QuiQui's Giant Bounce - a physically interactive computer game and story for children

QuiQui's Giant Bounce is an award winning computer game for 4 to 9 year old children that is controlled through movement and voice. The game does away with keyboards and traditional game controllers and uses a web camera and a microphone to "see and hear" the player.

In order to play, you only need (in addition to a computer) a microphone and a web camera costing no more than 50 €, the going price for a computer game. The demo of the game can be downloaded on these pages.

The game is comprised of an intriguing, fast-moving story and the physical excercises that makes up the gameplay. The player controls the main character, QuiQui, by moving in the way described in the story. For example, upon arrival to the desert, the player needs to fly the character in the sky by waving his or her hands and flexing the body. A little scream makes QuiQui let out a fiery breath.


According to our knowledge, QuiQui's Giant Bounce is the world's first computer game that combines a quality storyline with physical interaction and research on children's motor development. The game has been designed in co-operation with schools, day-care centers and the Young Finland Association. Children have been actively involved with the game-design process through their participation in usability test, brainstorming sessions and interviews. The project will also provide material for the makers' doctoral dissertation papers.

More material on the game can be found in the Bouncics Today section.


Goals

The goal of the game is to offer a physically challenging alternative to more conventional computer games. QuiQui activates children into using their bodies and thus develops their physical abilities, such as coordination skills, spatial recognition and balance.

Children's computer games based on physical interaction are few and far in between, and the existing ones need special sensor equipment to work.

Our goal is to make QuiQui's Giant Bounce to stand out from other products and tests based on physical interaction in the following ways:

  • Richness of the storyline. QuiQui's Giant Bounce is an adventure story that takes the player to places with different visual, auditory and physical themes, for example, flying in the sky, swimming in the water, floating in zero gravity at the center of the game world.

  • A user interface making use of the whole body as opposed to a sensor carpet or the like. The technology behind the game does not interfere with the gameplay, as the user interface does not require any gadgets the player should wear or use.

  • The optimization of computer vision for cheap web cameras. Computer vision has previously been used mainly in expensive installations that call for extensive re-configuration when installed in a new playing environment. Our game works automatically with many different brands of cameras, even the most affordable ones. The game can be played in every home, without expensive purchases or technical skills.

  • Goals relating to physical education are no less important alongside the artistic and technical aspects of the game. The game creators' own expertise is augmented by the co-operation with the Young Finland Association and the students of the Department of Sport Science of the Jyväskylä University.

  • New research in physical interaction. As there is little research data and few products based on physical interaction and research data, the development of the game calls for new, ground-breaking research in in the fields of computer vision technology, children's usability testing, pedagogy, children's developmental psychology and physical development, among others.


Current situation

We have completed the game platform, the computer vision technology required to track the player, the synopsis for the story and the demo of the first level of the game, the flying game. It can be downloaded on these pages (www.kukakumma.net).

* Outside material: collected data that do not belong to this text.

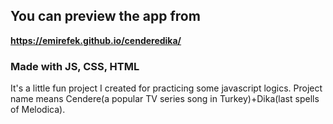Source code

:## You can preview the app from
**https://emirefek.github.io/cenderedika/**
### Made with JS, CSS, HTML
It's a little fun project I created for practicing some javascript logics.
Project name means Cendere(a popular TV series song in Turkey)+Dika(last spells of Melodica).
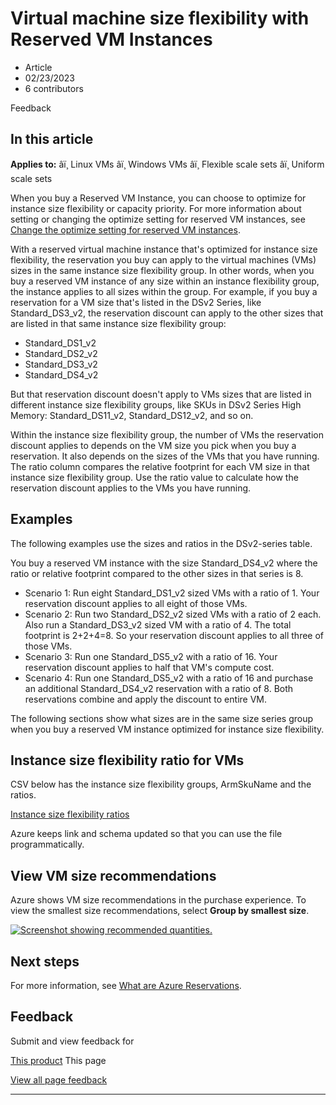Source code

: # Virtual machine size flexibility with Reserved VM Instances

* Article
* 02/23/2023
* 6 contributors

Feedback

## In this article

**Applies to:** âï¸ Linux VMs âï¸ Windows VMs âï¸ Flexible scale sets âï¸ Uniform scale sets

When you buy a Reserved VM Instance, you can choose to optimize for instance size flexibility or capacity priority. For more information about setting or changing the optimize setting for reserved VM instances, see [Change the optimize setting for reserved VM instances](../cost-management-billing/reservations/manage-reserved-vm-instance#change-optimize-setting-for-reserved-vm-instances).

With a reserved virtual machine instance that's optimized for instance size flexibility, the reservation you buy can apply to the virtual machines (VMs) sizes in the same instance size flexibility group. In other words, when you buy a reserved VM instance of any size within an instance flexibility group, the instance applies to all sizes within the group. For example, if you buy a reservation for a VM size that's listed in the DSv2 Series, like Standard\_DS3\_v2, the reservation discount can apply to the other sizes that are listed in that same instance size flexibility group:

* Standard\_DS1\_v2
* Standard\_DS2\_v2
* Standard\_DS3\_v2
* Standard\_DS4\_v2

But that reservation discount doesn't apply to VMs sizes that are listed in different instance size flexibility groups, like SKUs in DSv2 Series High Memory: Standard\_DS11\_v2, Standard\_DS12\_v2, and so on.

Within the instance size flexibility group, the number of VMs the reservation discount applies to depends on the VM size you pick when you buy a reservation. It also depends on the sizes of the VMs that you have running. The ratio column compares the relative footprint for each VM size in that instance size flexibility group. Use the ratio value to calculate how the reservation discount applies to the VMs you have running.

## Examples

The following examples use the sizes and ratios in the DSv2-series table.

You buy a reserved VM instance with the size Standard\_DS4\_v2 where the ratio or relative footprint compared to the other sizes in that series is 8.

* Scenario 1: Run eight Standard\_DS1\_v2 sized VMs with a ratio of 1. Your reservation discount applies to all eight of those VMs.
* Scenario 2: Run two Standard\_DS2\_v2 sized VMs with a ratio of 2 each. Also run a Standard\_DS3\_v2 sized VM with a ratio of 4. The total footprint is 2+2+4=8. So your reservation discount applies to all three of those VMs.
* Scenario 3: Run one Standard\_DS5\_v2 with a ratio of 16. Your reservation discount applies to half that VM's compute cost.
* Scenario 4: Run one Standard\_DS5\_v2 with a ratio of 16 and purchase an additional Standard\_DS4\_v2 reservation with a ratio of 8. Both reservations combine and apply the discount to entire VM.

The following sections show what sizes are in the same size series group when you buy a reserved VM instance optimized for instance size flexibility.

## Instance size flexibility ratio for VMs

CSV below has the instance size flexibility groups, ArmSkuName and the ratios.

[Instance size flexibility ratios](https://aka.ms/isf)

Azure keeps link and schema updated so that you can use the file programmatically.

## View VM size recommendations

Azure shows VM size recommendations in the purchase experience. To view the smallest size recommendations, select **Group by smallest size**.

[![Screenshot showing recommended quantities.](media/reserved-vm-instance-size-flexibility/select-product-recommended-quantity.png)](media/reserved-vm-instance-size-flexibility/select-product-recommended-quantity.png#lightbox)

## Next steps

For more information, see [What are Azure Reservations](../cost-management-billing/reservations/save-compute-costs-reservations).

## Feedback

Submit and view feedback for

[This product](https://feedback.azure.com/d365community/forum/ec2f1827-be25-ec11-b6e6-000d3a4f0f1c)
This page

[View all page feedback](https://github.com/MicrosoftDocs/azure-docs/issues)

---
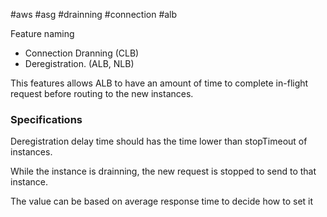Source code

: #aws #asg #drainning #connection #alb 

Feature naming
- Connection Dranning (CLB)
- Deregistration. (ALB, NLB)

This features allows ALB to have an amount of time to complete in-flight request before routing to the new instances.

### Specifications
Deregistration delay time should has the time lower than stopTimeout of instances.

While the instance is drainning, the new request is stopped to send to that instance.

The value can be based on average response time to decide how to set it

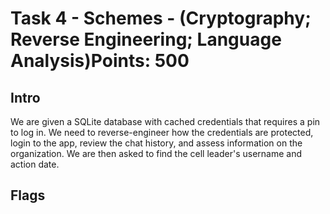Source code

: # Task 4 - Schemes - (Cryptography; Reverse Engineering; Language Analysis)Points: 500

## Intro

We are given a SQLite database with cached credentials that requires a pin to log in. We need to reverse-engineer how the credentials are protected, login to the app, review the chat history, and assess information on the organization. We are then asked to find the cell leader's username and action date. 

## Flags
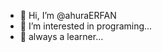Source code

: - 👋 Hi, I’m @ahuraERFAN
- 👀 I’m interested in programing...
- 🌱 always a learner...


<!---
hi its me ahura im currently an student in university ,i do know c++ and im currently learning frontend my next task is to make a site using HTML & CSS
and after that im going to learn javascript long journey but im in.
--->
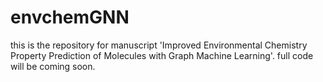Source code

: # envchemGNN

this is the repository for manuscript 'Improved Environmental Chemistry Property Prediction of Molecules with Graph Machine Learning'. full code will be coming soon.
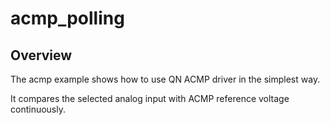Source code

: # acmp_polling

## Overview
The acmp example shows how to use QN ACMP driver in the simplest way.

It compares the selected analog input with ACMP reference voltage continuously. 


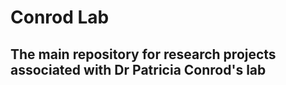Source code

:# Conrod Lab

## The main repository for research projects associated with Dr Patricia Conrod's lab

<Description>
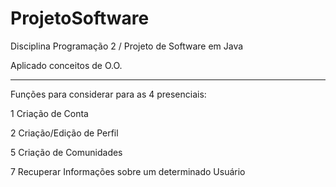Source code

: # ProjetoSoftware
Disciplina Programação 2 / Projeto de Software em Java

Aplicado conceitos de O.O.

----------------------------------
Funções para considerar para as 4 presenciais:

1 Criação de Conta

2 Criação/Edição de Perfil

5 Criação de Comunidades

7 Recuperar Informações sobre um determinado Usuário

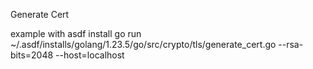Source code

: Generate Cert

example with asdf install
go run ~/.asdf/installs/golang/1.23.5/go/src/crypto/tls/generate_cert.go --rsa-bits=2048 --host=localhost
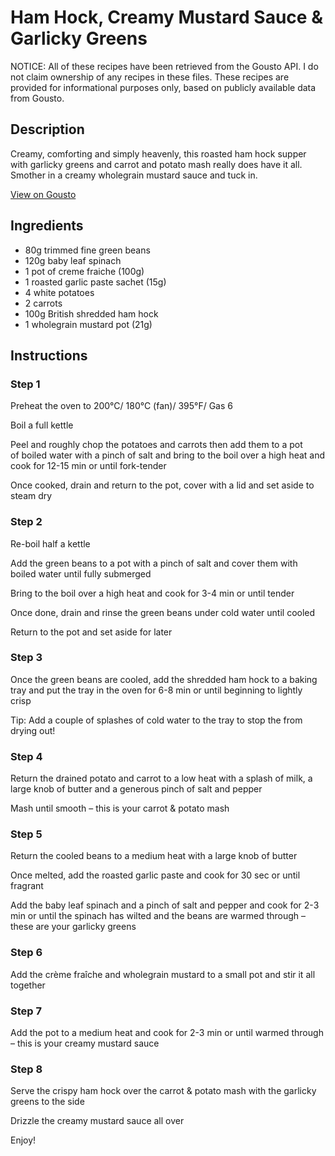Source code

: # Ham Hock, Creamy Mustard Sauce & Garlicky Greens

NOTICE: All of these recipes have been retrieved from the Gousto API. I do not claim ownership of any recipes in these files. These recipes are provided for informational purposes only, based on publicly available data from Gousto.

## Description

Creamy, comforting and simply heavenly, this roasted ham hock supper with garlicky greens and carrot and potato mash really does have it all. Smother in a creamy wholegrain mustard sauce and tuck in. 

[View on Gousto](https://www.gousto.co.uk/recipes/cookbook/ham-hock-creamy-mustard-sauce-garlicky-greens)

## Ingredients

- 80g trimmed fine green beans
- 120g baby leaf spinach
- 1 pot of creme fraiche (100g)
- 1 roasted garlic paste sachet (15g)
- 4 white potatoes
- 2 carrots
- 100g British shredded ham hock
- 1 wholegrain mustard pot (21g)

## Instructions


### Step 1

<span class="text-highlight">Preheat the oven to 200°C/ 180°C (fan)/ 395°F/ Gas 6</span>


<span class="text-highlight">Boil a full kettle</span>


<span class="text-highlight">Peel and roughly chop the potatoes and carrots then add them to a pot of boiled water with a pinch of salt and bring to the boil over a high heat and cook for 12-15 min or until fork-tender</span>


<span class="text-highlight">Once cooked, drain and return to the pot, cover with a lid and set aside to steam dry</span>


### Step 2

<span class="text-highlight">Re-boil half a kettle</span>


<span class="text-highlight">Add the green beans to a pot with a pinch of salt and cover them with boiled water until fully submerged</span>


<span class="text-highlight">Bring to the boil over a high heat and cook for 3-4 min or until tender</span>


<span class="text-highlight">Once done, drain and rinse the green beans under cold water until cooled </span>


<span class="text-highlight">Return to the pot and set aside for later</span>


### Step 3

<span class="text-highlight">Once the green beans are cooled, add the shredded ham hock to a baking tray and put the tray in the oven for 6-8 min or until beginning to lightly crisp</span>


<span class="text-highlight">Tip: Add a couple of splashes of cold water to the tray to stop the from drying out!</span>


### Step 4

<span class="text-highlight">Return the drained potato and carrot to a low heat with a splash of milk, a large knob of butter and a generous pinch of salt and pepper</span>


<span class="text-highlight">Mash until smooth – this is your carrot &amp; potato mash</span>


### Step 5

<span class="text-highlight">Return the cooled beans to a medium heat with a large knob of butter</span>


<span class="text-highlight">Once melted, add the roasted garlic paste and cook for 30 sec or until fragrant</span>


<span class="text-highlight">Add the baby leaf spinach and a pinch of salt and pepper and cook for 2-3 min or until the spinach has wilted and the beans are warmed through – these are your garlicky greens</span>


### Step 6

<span class="text-highlight">Add the crème fraîche and wholegrain mustard to a small pot and stir it all together </span>


### Step 7

<span class="text-highlight">Add the pot to a medium heat and cook for 2-3 min or until warmed through – this is your creamy mustard sauce</span>

### Step 8

<span class="text-highlight">Serve the crispy ham hock over the carrot &amp; potato mash with the garlicky greens to the side</span>


<span class="text-highlight">Drizzle the creamy mustard sauce all over</span>


<span class="text-highlight">Enjoy!</span>

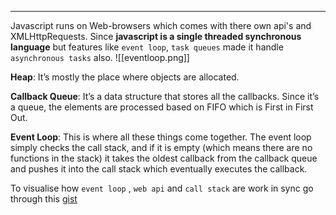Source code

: ******
Javascript runs on Web-browsers which comes with there own api's and XMLHttpRequests. Since **javascript is a single threaded synchronous language** but features like `event loop`, `task queues` made it handle `asynchronous tasks` also.
![[eventloop.png]]

**Heap**: It’s mostly the place where objects are allocated.

**Callback Queue**: It’s a data structure that stores all the callbacks. Since it’s a queue, the elements are processed based on FIFO which is First in First Out.

**Event Loop**: This is where all these things come together. The event loop simply checks the call stack, and if it is empty (which means there are no functions in the stack) it takes the oldest callback from the callback queue and pushes it into the call stack which eventually executes the callback.

To visualise how `event loop` , `web api` and `call stack` are work in sync go through this [gist](https://gist.github.com/jesstelford/9a35d20a2aa044df8bf241e00d7bc2d0)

The flying game has been user tested with 15 children aged 3 to 8. Based on the results we've gotten we are convinced that the game works and that the project can be completed with no unsolvable problems in sight.

The game has received a lot of publicity in the main news of the Finnish Nelonen television network, the TilT! gaming show on the MTV3 network, the Metro and Aamulehti newspapers, to name a few. The first level of the game was reviewed at the Mainio.net www site. The concept also won the Pikku Kakkonen Award at the 2001 Tampere MindTrek competition.